O vice-presidente do conselho aponta como um dos entraves a proteção de dados do paciente. “Fazer no WhatsApp, por videoconferência, são meios que não são seguros. É preciso uma normativa para fazer uma consulta por telemedicina, mas que seja com consentimento. É preciso que médico e paciente assinem um termo de concordância sabendo dos limites e que (a consulta online) pode se transformar numa presencial”, defende. “É preciso que este ambiente lembre a intimidade que existe entre médico e paciente, de modo que a pessoa se sinta à vontade para dizer aquilo que ela ache necessário. Imagina se uma imagem de um exame clínico escapa pela mídia. É imperdoável. Entendo que a telemedicina veio para ficar, sim, mas precisa ser bem regulamentada”, resume.
Outro ponto questionável
A Confederação Nacional da Saúde (CNSaúde) não questiona a importância da ferramenta de teleconsulta e da telemedicina como um todo. Para seu secretário executivo, Bruno Soares, trata-se de uma forma de se democratizar o acesso à saúde.

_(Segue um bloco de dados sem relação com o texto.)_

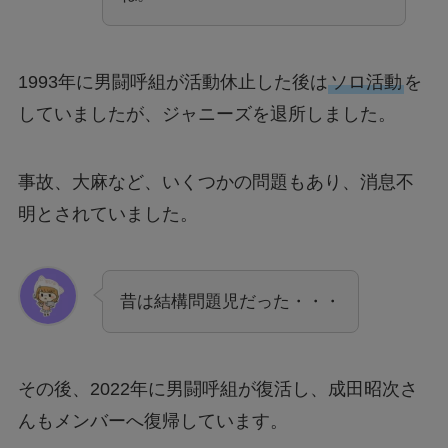
1993年に男闘呼組が活動休止した後は
ソロ活動
を
していましたが、ジャニーズを退所しました。
事故、大麻など、いくつかの問題もあり、消息不
明とされていました。
昔は結構問題児だった・・・
その後、2022年に男闘呼組が復活し、成田昭次さ
んもメンバーへ復帰しています。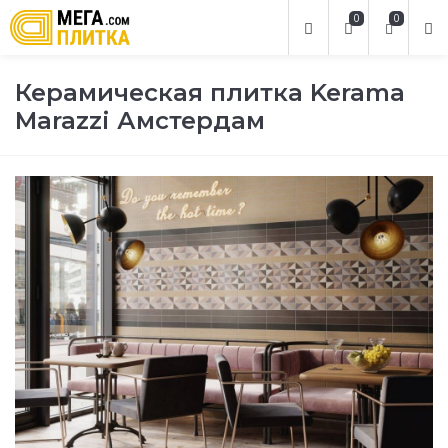
0
0
Керамическая плитка Kerama
Marazzi Амстердам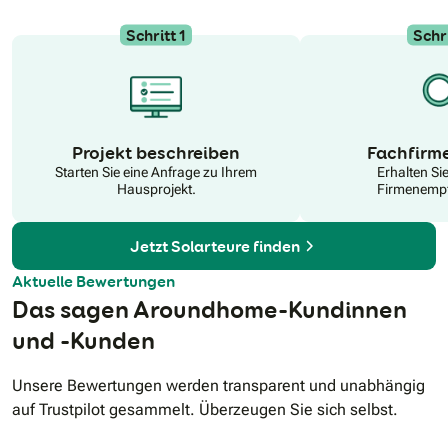
Schritt 1
Schri
N
Projekt beschreiben
Fachfirm
Starten Sie eine Anfrage zu Ihrem
Erhalten Si
Hausprojekt.
Firmenempf
Jetzt Solarteure finden
Aktuelle Bewertungen
Das sagen Aroundhome-Kundinnen
und -Kunden
Unsere Bewertungen werden transparent und unabhängig
auf Trustpilot gesammelt. Überzeugen Sie sich selbst.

Porém, a preocupação da CNSaúde está em o cliente levar gato por lebre. “Tememos que uma pessoa compre um plano de saúde que lhe ofereça acesso a uma determinada rede e seus profissionais, mas não entregue isso, e outros médicos prestem o serviço. Ou a operadora não permita que você acesse esses profissionais”, explica Sobral. O secretário executivo teme que os mecanismos tecnológicos sejam utilizados pelas operadoras para limitar acesso ao consumidor àquilo que ele comprou. “A regulamentação precisa dizer que a telemedicina não pode restringir acesso”, complementa.
A CNSaúde também se preocupa com a proteção de dados do paciente e, por isso, convidou empresas e entidades para escreverem juntas um manual de autorregulação de saúde na Lei Geral de Proteção de Dados (LGPD).

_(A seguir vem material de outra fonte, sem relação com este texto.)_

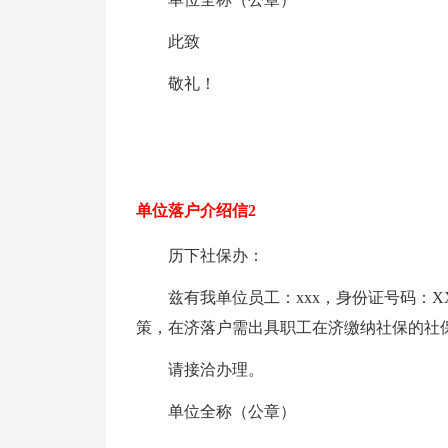
此致
敬礼！
单位落户介绍信2
历下社保办：
兹有我单位员工：xxx，身份证号码：X
策，在济落户需出具职工在济缴纳社保的社
请接洽办理。
单位全称（公章）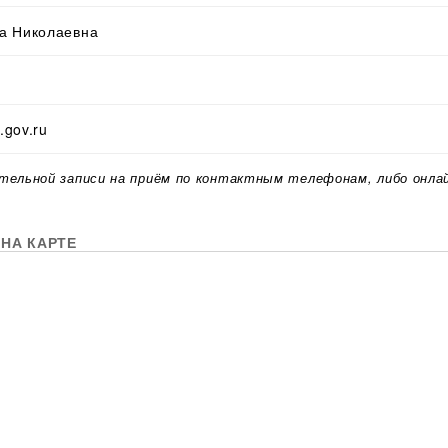
а Николаевна
.gov.ru
тельной записи на приём по контактным телефонам, либо онла
НА КАРТЕ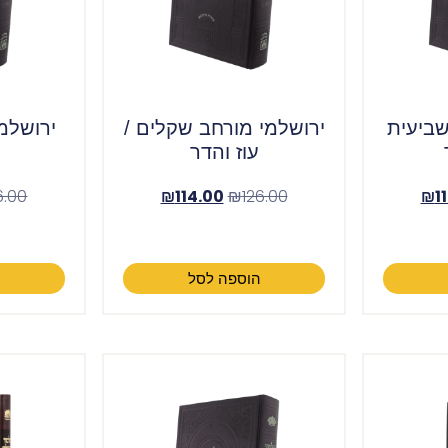
שביעית
ירושלמי מורחב שקלים /
ירושלמי
עוז והדר
6.00
₪
114.00
₪
126.00
₪
1
הוספה לסל
ה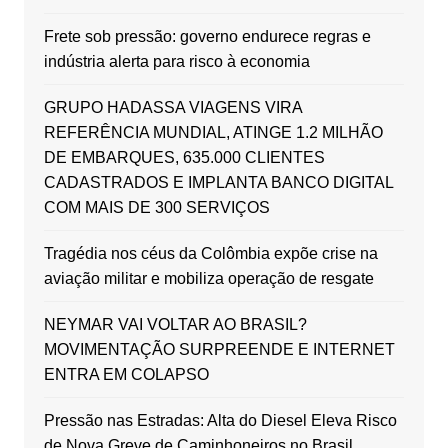
Frete sob pressão: governo endurece regras e
indústria alerta para risco à economia
GRUPO HADASSA VIAGENS VIRA
REFERÊNCIA MUNDIAL, ATINGE 1.2 MILHÃO
DE EMBARQUES, 635.000 CLIENTES
CADASTRADOS E IMPLANTA BANCO DIGITAL
COM MAIS DE 300 SERVIÇOS
Tragédia nos céus da Colômbia expõe crise na
aviação militar e mobiliza operação de resgate
NEYMAR VAI VOLTAR AO BRASIL?
MOVIMENTAÇÃO SURPREENDE E INTERNET
ENTRA EM COLAPSO
Pressão nas Estradas: Alta do Diesel Eleva Risco
de Nova Greve de Caminhoneiros no Brasil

A melhor lei é aquela que vai existir
Como há pontos polêmicos e falta consenso, tudo indica que a Frente Parlamentar Mista de Telessaúde ainda terá trabalho para elaborar um texto comum a todos os envolvidos. Para José Luciano Monteiro Cunha, coordenador do Comitê de Telessaúde da Associação Brasileira de Planos de Saúde (Abramge), a melhor lei será aquela que sair do papel e passar a existir. “Queremos a melhor regulação possível – ou seja, aquela que será aprovada. Estou tranquilo com relação a isso. Acredito que o que passar lá (Congresso) será a melhor, que foi balanceada entre as entidades de classe e CFM porque todos serão ouvidos. Mas ela precisa ser agnóstica na tecnologia porque novidades vão surgir que não esperávamos. Novidades que nem imaginamos vão acontecer”.
“Qualquer mudança é um sufoco. É temerosa”, complementa Cunha. “Agora, o CFM é um órgão extremamente importante para questões médicas e éticas”, completa.